▶ Task statement: Without any images, write the listing below out word for word.

▶ Available data:
=== Section Start ===

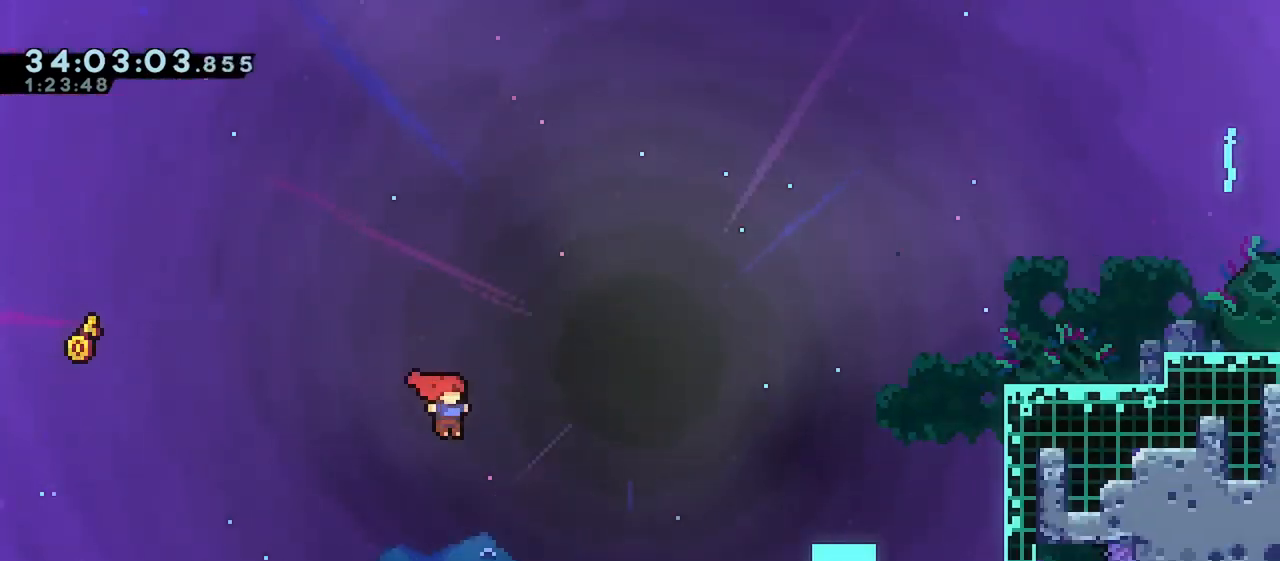
{"keys": ["right", "up"], "events": [[67, "jump", "up"], [200, "up", "down"], [317, "dash", "down"], [417, "dash", "up"]]}
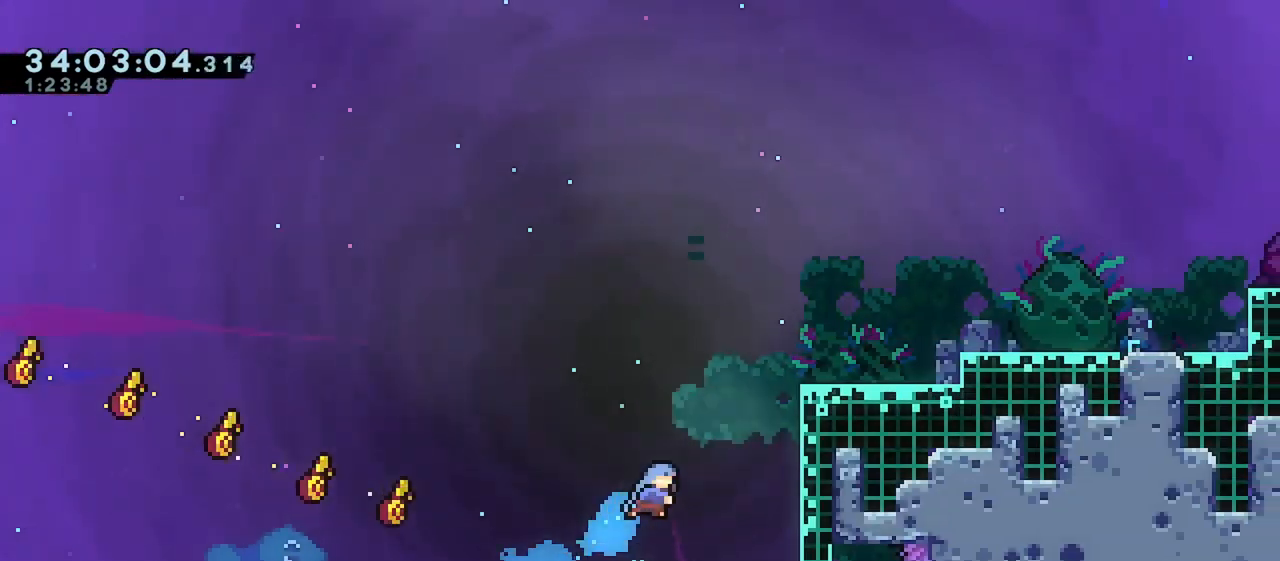
{"keys": ["grab", "jump", "right", "up"], "events": [[233, "grab", "down"], [350, "jump", "down"]]}
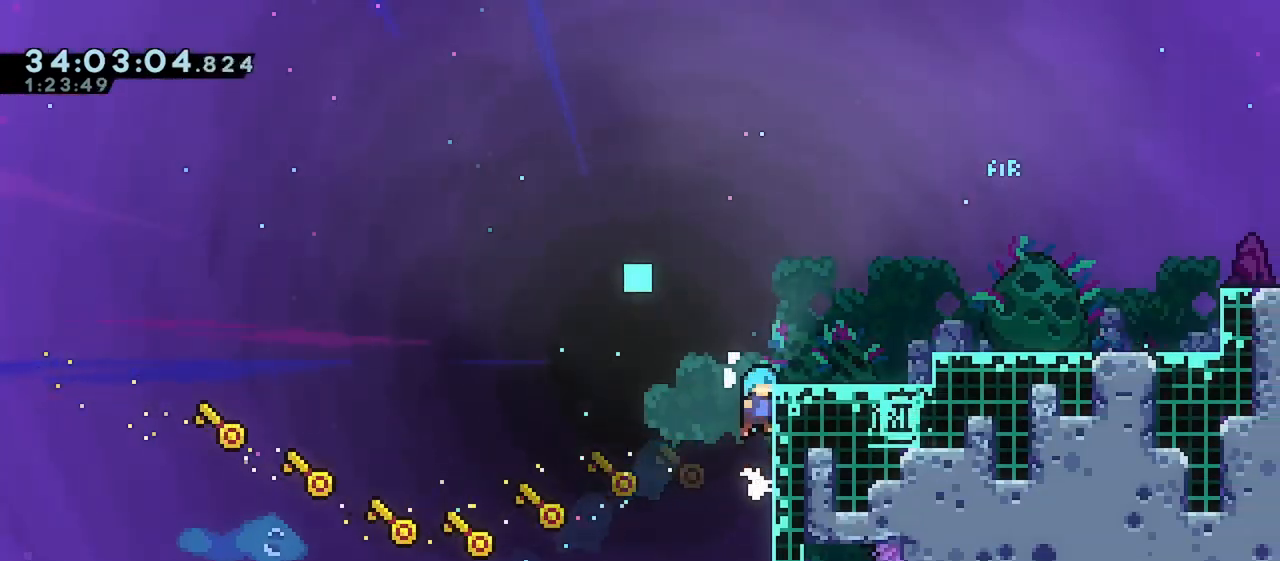
{"keys": ["grab", "jump", "right", "up"], "events": [[100, "jump", "up"], [117, "jump", "down"]]}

=== Section End ===

▶ Answer below:
{"keys": ["right", "up"], "events": [[67, "jump", "up"], [200, "up", "down"], [317, "dash", "down"], [417, "dash", "up"]]}
{"keys": ["grab", "jump", "right", "up"], "events": [[233, "grab", "down"], [350, "jump", "down"]]}
{"keys": ["grab", "jump", "right", "up"], "events": [[100, "jump", "up"], [117, "jump", "down"]]}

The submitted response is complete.